Electron Transfer Mechanisms in Nanomaterials-Incorporated Metalloprotein-Films on Electrodes

Abstract

The contribution of nanomaterials in developing modern ultrasensitive biosensors and biocatalytic systems is immense. Our focus has particularly been on understanding the fundamental electrochemical properties of redox-protein films immobilized on nanostructured electrodes or incorporated with redox-mediating nanomaterials. In the first approach, we designed non-covalently functionalized carbon nanotube modified electrodes with different pyrene derivatives, via the strong π-π stacking, to achieve directed attachment of myoglobin protein or site-specific attachment of small peroxidase-active microperoxidase-11. Direct electron transfer and catalytic properties of covalent versus electrostatic methods of immobilizing protein films and the effect of electrode materials will be discussed.
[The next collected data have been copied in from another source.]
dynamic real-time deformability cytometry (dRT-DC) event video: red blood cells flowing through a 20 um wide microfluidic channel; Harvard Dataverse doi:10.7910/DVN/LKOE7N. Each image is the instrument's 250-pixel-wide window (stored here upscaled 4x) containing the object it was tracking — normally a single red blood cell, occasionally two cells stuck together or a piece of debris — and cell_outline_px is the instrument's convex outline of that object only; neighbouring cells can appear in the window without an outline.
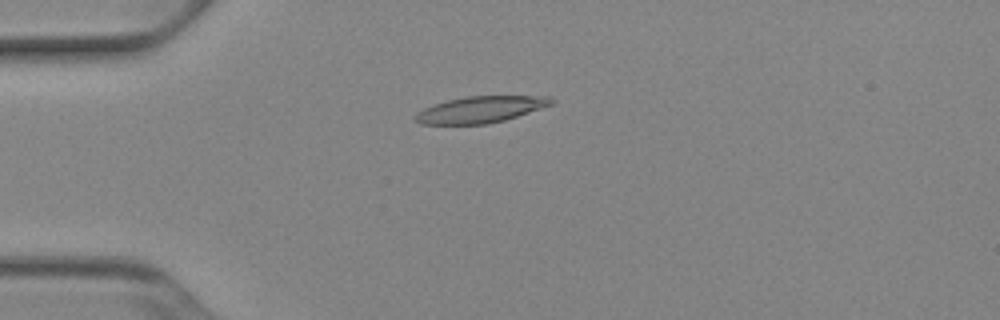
{"species": "Egyptian fruit bat (a non-hibernating species)", "species_latin": "Rousettus aegyptiacus", "temperature_condition": "cold", "stored_images_in_passage": 53, "camera_frame_rate_fps": 3000, "um_per_image_px": 0.085, "animal": {"sex": "female"}, "frame": {"image": 1, "passage_image": 14, "time_ms": 4.333, "image_size_px": [1000, 320], "cell_outline_px": [[556, 100], [552, 104], [504, 120], [488, 124], [420, 124], [412, 120], [412, 116], [416, 112], [424, 108], [448, 100], [464, 96], [552, 96]], "centroid_in_image_um": [40.8, 9.31], "position_along_channel_um": 44.2, "area_um2": 20.98}}
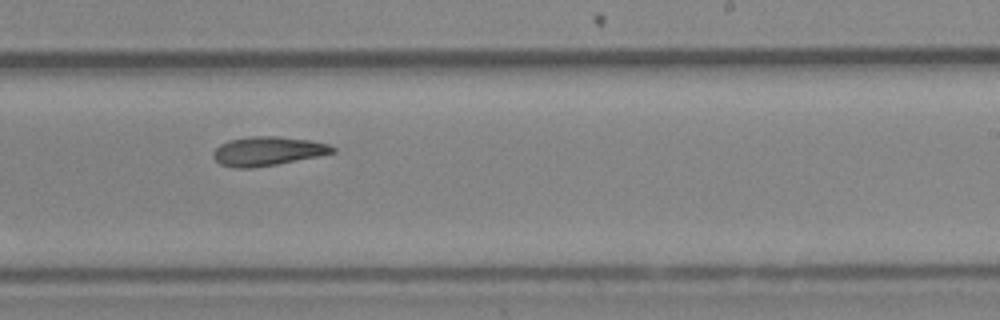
{"frame": {"image": 2, "passage_image": 33, "time_ms": 10.667, "image_size_px": [1000, 320], "cell_outline_px": [[336, 152], [276, 164], [252, 168], [232, 168], [220, 164], [212, 156], [212, 152], [220, 144], [228, 140], [248, 136], [276, 136], [308, 140], [328, 144], [336, 148]], "centroid_in_image_um": [22.69, 12.84], "position_along_channel_um": 266.3, "area_um2": 20.11}}
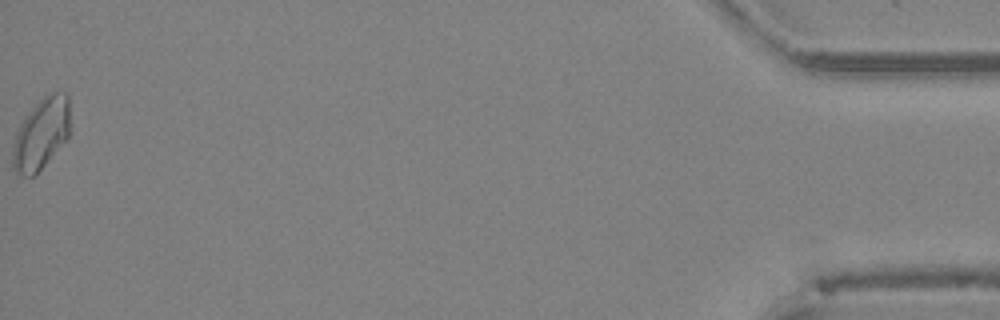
{"frame": {"image": 3, "passage_image": 53, "time_ms": 17.333, "image_size_px": [1000, 320], "cell_outline_px": [[68, 136], [36, 176], [20, 176], [12, 168], [12, 144], [16, 132], [20, 124], [28, 112], [48, 92], [68, 92]], "centroid_in_image_um": [3.46, 11.4], "position_along_channel_um": 431.7, "area_um2": 23.81}}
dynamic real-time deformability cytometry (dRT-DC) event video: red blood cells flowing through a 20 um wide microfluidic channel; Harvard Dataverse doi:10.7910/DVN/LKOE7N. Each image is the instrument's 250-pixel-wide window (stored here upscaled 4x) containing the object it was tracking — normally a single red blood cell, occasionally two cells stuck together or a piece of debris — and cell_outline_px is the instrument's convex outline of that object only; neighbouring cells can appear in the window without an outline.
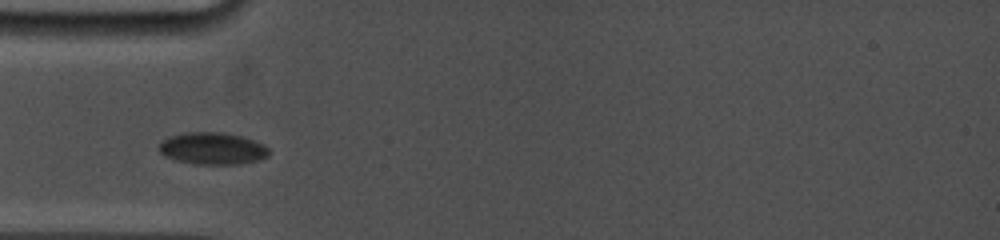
{"species": "common noctule bat (a hibernating species)", "species_latin": "Nyctalus noctula", "temperature_condition": "cold", "stored_images_in_passage": 46, "camera_frame_rate_fps": 5000, "um_per_image_px": 0.085, "animal": {"sex": "female", "body_mass_g": 19.0, "forearm_length_mm": 53.3}, "frame": {"image": 1, "passage_image": 1, "time_ms": 0.0, "image_size_px": [1000, 240], "cell_outline_px": [[268, 156], [256, 160], [240, 164], [196, 164], [176, 160], [164, 156], [156, 148], [168, 136], [184, 132], [224, 132], [240, 136], [264, 144], [268, 148]], "centroid_in_image_um": [18.02, 12.61], "position_along_channel_um": 67.0, "area_um2": 20.52}}
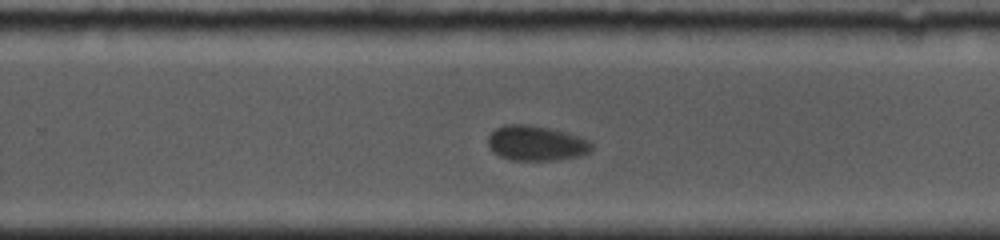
{"frame": {"image": 2, "passage_image": 25, "time_ms": 6.0, "image_size_px": [1000, 240], "cell_outline_px": [[592, 152], [580, 156], [556, 160], [512, 160], [500, 156], [492, 152], [488, 144], [488, 136], [496, 128], [504, 124], [528, 124], [568, 132], [580, 136], [588, 140], [592, 144]], "centroid_in_image_um": [45.59, 12.17], "position_along_channel_um": 284.2, "area_um2": 21.39}}
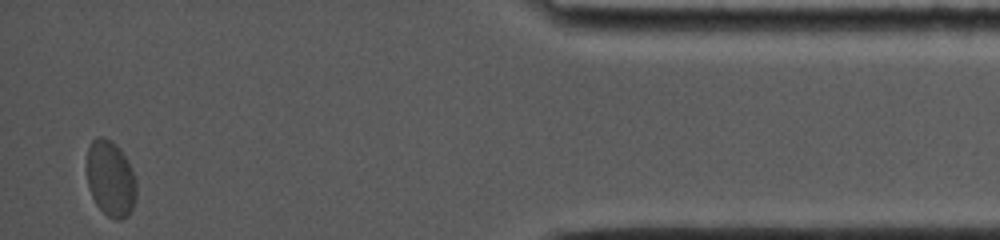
{"frame": {"image": 3, "passage_image": 45, "time_ms": 11.2, "image_size_px": [1000, 240], "cell_outline_px": [[136, 200], [128, 216], [120, 220], [116, 220], [108, 216], [96, 204], [88, 188], [88, 148], [92, 140], [96, 136], [104, 136], [112, 140], [120, 148], [128, 160], [132, 168], [136, 180]], "centroid_in_image_um": [9.42, 15.16], "position_along_channel_um": 425.8, "area_um2": 22.14}, "authors_computed_cell_mechanics": {"area_um2": 21.964, "velocity_mm_per_s": 3.6286, "shape_relaxation_time_tau1_ms": 0.9005, "shape_relaxation_time_tau2_ms": 1.0265, "deformation_change_tau1": 0.0409, "deformation_change_tau2": 0.0238}}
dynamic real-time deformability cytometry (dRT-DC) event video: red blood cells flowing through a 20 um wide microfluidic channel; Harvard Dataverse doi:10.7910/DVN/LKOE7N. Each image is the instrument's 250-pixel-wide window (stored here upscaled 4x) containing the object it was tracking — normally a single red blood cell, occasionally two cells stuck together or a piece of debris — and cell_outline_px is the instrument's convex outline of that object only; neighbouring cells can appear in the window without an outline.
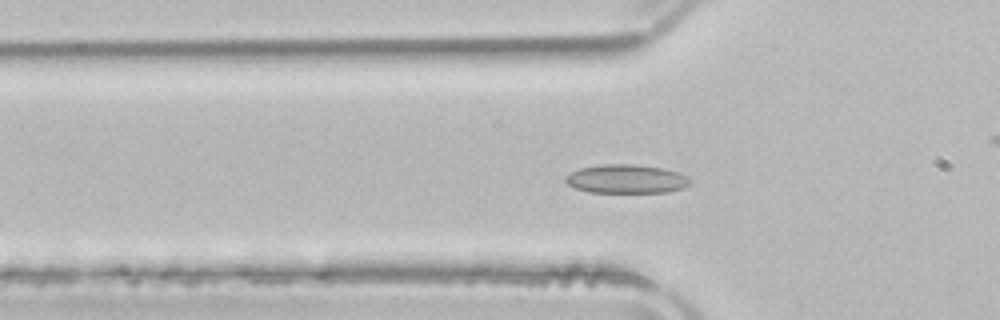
{"species": "common noctule bat (a hibernating species)", "species_latin": "Nyctalus noctula", "temperature_condition": "room temperature", "stored_images_in_passage": 46, "camera_frame_rate_fps": 3000, "um_per_image_px": 0.085, "animal": {"sex": "male", "body_mass_g": 21.5, "forearm_length_mm": 52.0}, "frame": {"image": 1, "passage_image": 10, "time_ms": 3.0, "image_size_px": [1000, 320], "cell_outline_px": [[688, 184], [684, 188], [668, 192], [588, 192], [576, 188], [568, 184], [564, 180], [564, 176], [580, 168], [600, 164], [636, 164], [664, 168], [688, 176]], "centroid_in_image_um": [53.21, 15.2], "position_along_channel_um": 72.6, "area_um2": 20.87}}
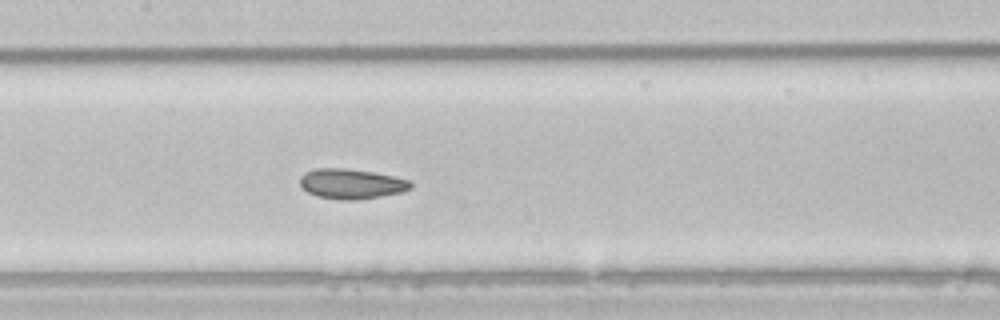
{"frame": {"image": 2, "passage_image": 18, "time_ms": 5.667, "image_size_px": [1000, 320], "cell_outline_px": [[412, 188], [404, 192], [356, 200], [340, 200], [316, 196], [308, 192], [300, 184], [300, 176], [304, 172], [316, 168], [348, 168], [372, 172], [412, 180]], "centroid_in_image_um": [29.88, 15.62], "position_along_channel_um": 177.5, "area_um2": 19.54}}
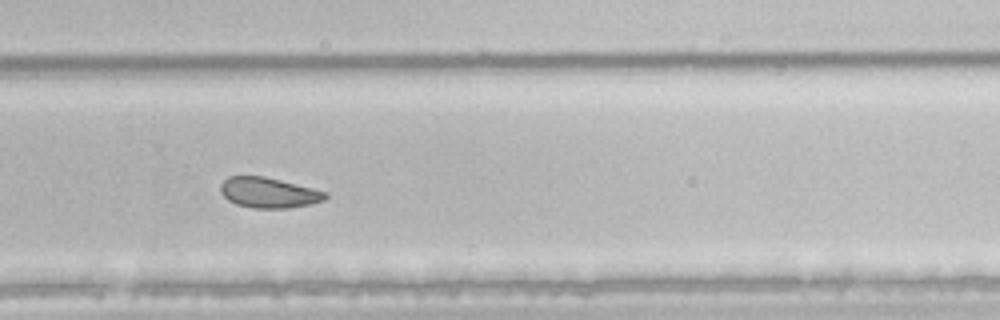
{"frame": {"image": 3, "passage_image": 28, "time_ms": 9.0, "image_size_px": [1000, 320], "cell_outline_px": [[328, 196], [324, 200], [312, 204], [288, 208], [252, 208], [236, 204], [228, 200], [220, 192], [220, 184], [228, 176], [264, 176], [328, 192]], "centroid_in_image_um": [22.83, 16.38], "position_along_channel_um": 307.0, "area_um2": 18.61}, "authors_computed_cell_mechanics": {"area_um2": 20.7502, "velocity_mm_per_s": 3.9032, "shape_relaxation_time_tau1_ms": 4.2071, "shape_relaxation_time_tau2_ms": 2.5456, "deformation_change_tau1": 0.0733, "deformation_change_tau2": 0.0706}}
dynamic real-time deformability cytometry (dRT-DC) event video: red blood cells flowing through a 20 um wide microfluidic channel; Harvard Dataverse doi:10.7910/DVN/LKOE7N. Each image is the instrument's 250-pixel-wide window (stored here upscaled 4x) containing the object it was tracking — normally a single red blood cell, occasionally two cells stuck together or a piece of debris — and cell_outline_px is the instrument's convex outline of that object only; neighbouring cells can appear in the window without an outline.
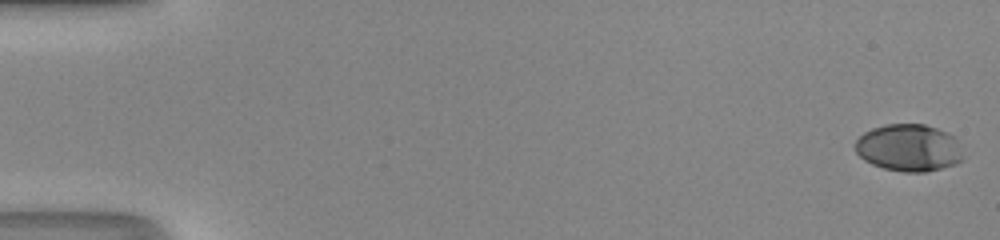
{"species": "human", "species_latin": "Homo sapiens", "temperature_condition": "room temperature", "stored_images_in_passage": 51, "camera_frame_rate_fps": 3000, "um_per_image_px": 0.085, "donor": {"sex": "male"}, "frame": {"image": 1, "passage_image": 1, "time_ms": 0.0, "image_size_px": [1000, 240], "cell_outline_px": [[964, 160], [956, 164], [928, 172], [904, 172], [884, 168], [872, 164], [864, 160], [856, 152], [852, 144], [864, 132], [872, 128], [884, 124], [924, 124], [936, 128], [956, 136]], "centroid_in_image_um": [77.25, 12.56], "position_along_channel_um": 7.8, "area_um2": 30.0}}
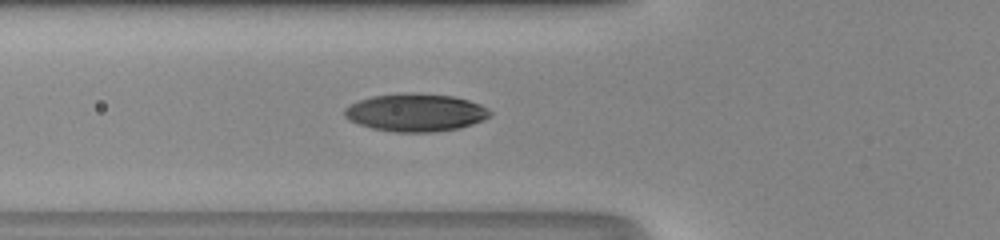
{"frame": {"image": 2, "passage_image": 20, "time_ms": 6.333, "image_size_px": [1000, 240], "cell_outline_px": [[492, 116], [484, 120], [460, 128], [432, 132], [396, 132], [372, 128], [348, 120], [344, 116], [344, 108], [360, 100], [372, 96], [404, 92], [420, 92], [452, 96], [468, 100], [480, 104], [488, 108], [492, 112]], "centroid_in_image_um": [35.36, 9.55], "position_along_channel_um": 90.4, "area_um2": 32.31}}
Our second approach is based on conjugating redox-proteins with magnetic nanomaterials to immobilize on polymer coated electrodes and understand the direct electrochemical properties. Our results provide insights with regard to the direct electron transfer rates, catalytic efficiency, biological long-range electron hopping, and through-bond coupled hopping mechanism on the investigated nanomaterial-redox protein electrodes. We envisage that our findings will aid in designing viable, scalable bioreactors for green synthesis, superior biosensors, and understanding the biological electron transfer processes. Acknowledgements. Financial support by Oklahoma State University is greatly acknowledged.